Exceptionally warm ocean conditions are impacting BC marine life.

By Ian Perry, (Fisheries and Oceans Canada, Pacific Biological Station and Peter Chandler, Fisheries and Oceans Canada, Institute of Ocean Sciences


The warm and dry weather that British Columbia has experienced this spring and summer is due in part to exceptionally warm ocean conditions.

Typically atmospheric patterns over the Pacific Ocean generate winter storms that cool the surface layer by mixing it with deeper water. In the fall of 2013, atmospheric conditions deflected the strong winter storms northwards into Alaska and the Canadian far north. In the absence of these storms the surface waters in the NE Pacific got warmer and warmer, so that by the spring of 2014 water temperatures were more than 3 °C above normal in an area larger than British Columbia and Alberta combined.  Such warm conditions have not been seen in this region since open-ocean temperature record keeping in the NE Pacific began in 1948.

In the fall of 2014, the winds from the west resumed and blew this warm surface water to the coast of North America causing record high sea surface water temperatures during the winter of 2014 and the spring of 2015. These ocean conditions warmed the atmosphere and helped to create the dry weather conditions that British Columbia has experienced for the past several months.

These warm ocean conditions have also affected the marine ecosystem by changing the distributions and migrations of many species of fish, bringing predatory fish to British Columbia which are normally found off California, and changing the type of zooplankton at the base of the food web.

The species of zooplankton that typically live in the cool waters off the coast of British Columbia provide a nutritious food source for fish.   The warmer waters are now bringing to the coast zooplankton typically seen off California that are smaller and less nutritious than their BC counterparts  The displacement of the BC  zooplankton means that fish like salmon will have  to work harder for their meals.

Zooplankton like moon jellys are primarily made of water and less nutritious than other species.

The consequences of these ecosystem changes – more predators, poorer fish food – are that juvenile salmon entering the ocean in 2015 have experienced an environment much different from normal, which is likely to affect their growth and survival.

Along with more predatory fish, the warm water has brought northwards species which are rarely seen in BC waters, such as the Pacific Pompano (also known as butterfish), and species which have never been seen in British Columbia, such as the Finescale Triggerfish (Balistes polylepis; see http://royalbcmuseum.bc.ca/staffprofiles/2015/04/02/warm-water-triggers-new-fish-records).

Warm water has brought northwards species which are rarely seen in BC waters, such as the Pacific Pompano (also known as butterfish).

Sockeye salmon returning to spawn in the Fraser River pass by Vancouver Island via the northern route through Johnstone Strait or the southern route through the Strait of Juan de Fuca.
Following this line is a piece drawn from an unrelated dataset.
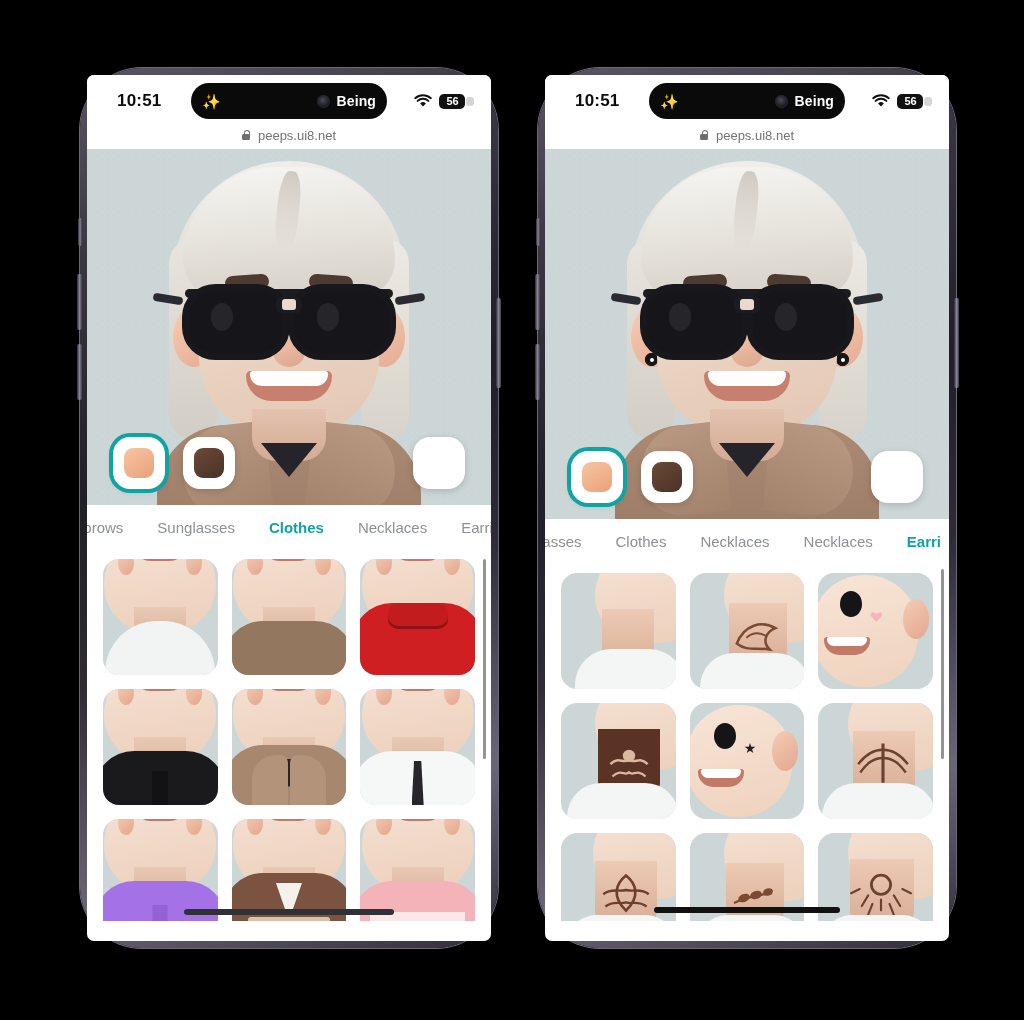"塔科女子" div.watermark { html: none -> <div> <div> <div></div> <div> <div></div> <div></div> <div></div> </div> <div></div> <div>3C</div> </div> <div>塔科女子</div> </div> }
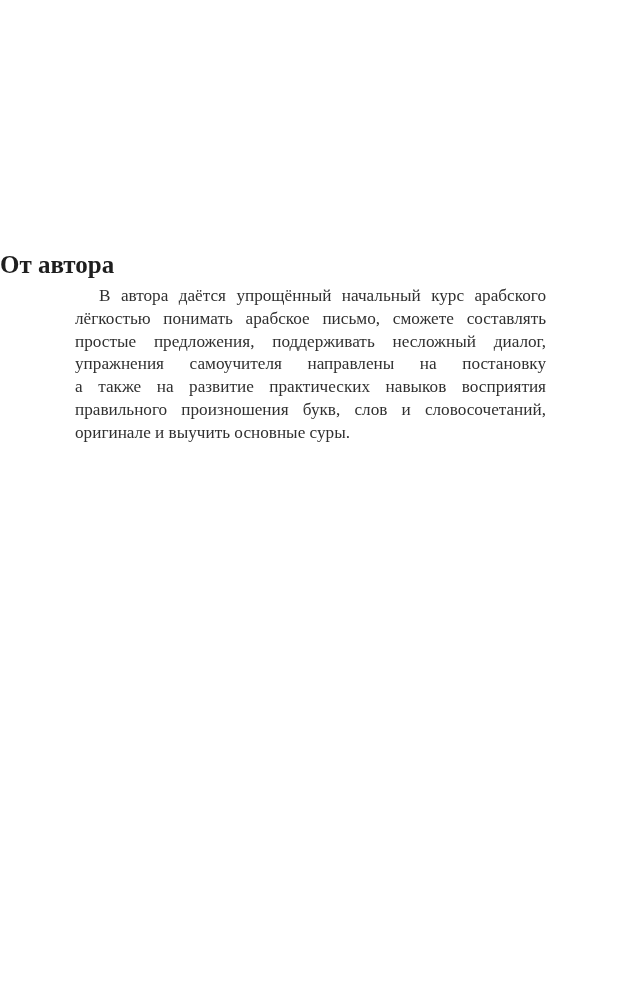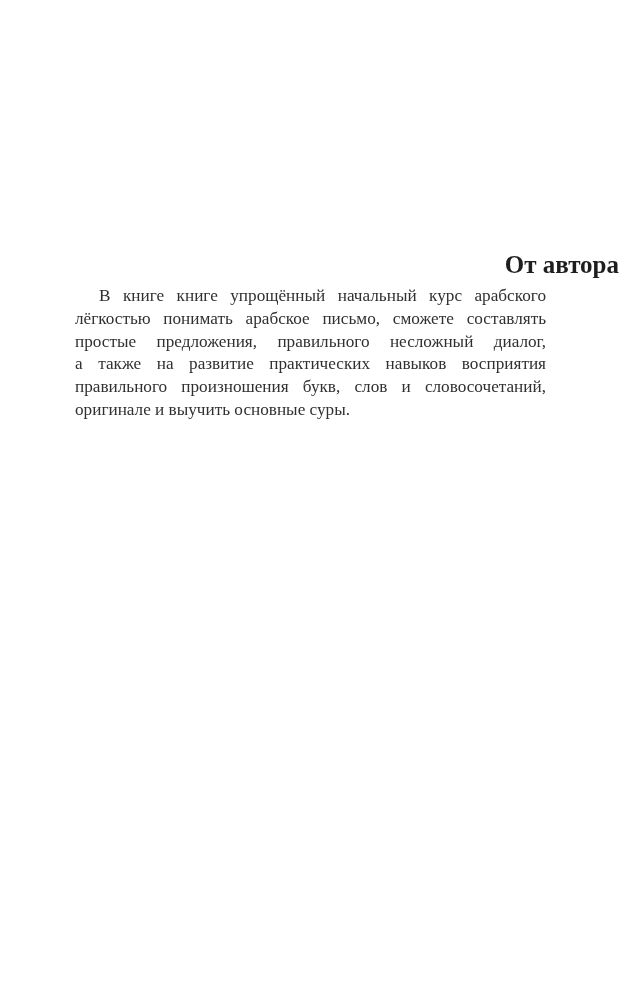"От автора" .page-title { text-align: right -> left }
Warm water conditions, such as those as experienced this past year and during El Niño events, tend to favour the return of the Sockeye via the northern route. In 2014 an estimated 96% of the returning Fraser River sockeye salmon travelled through Johnstone Strait.

The Climate Prediction Centre in the United States has advised there is a 90% probability that El Niño conditions will occur until 2016.This will bring additional warm water to  British Columbia from the south. Such strong El Niño events typically cause warm and dry conditions in British Columbia. Environment Canada has forecast a 90% chance of above normal air temperatures, and a greater than 40% chance of below normal rainfall, at least until the end of September 2015.

Fisheries and Oceans Canada will continue to monitor ocean conditions off British Columbia to determine if these warm water conditions are part of a cycle, represent a long-term trend, or are a one-time event.

This figure shows changes of surface water temperature from normal in the NE Pacific, in January 2014 (left) and January 2015 (right). The very warm water (dark red patch, over 3 °C above normal) moved to the coast of British Columbia by January 2015, causing record high water temperatures at some locations. The blue line represents locations monitored by Fisheries and Oceans Canada since 1948. Figure courtesy of Howard Freeland, based on data available from the United State National Oceanic and Atmospheric Administration.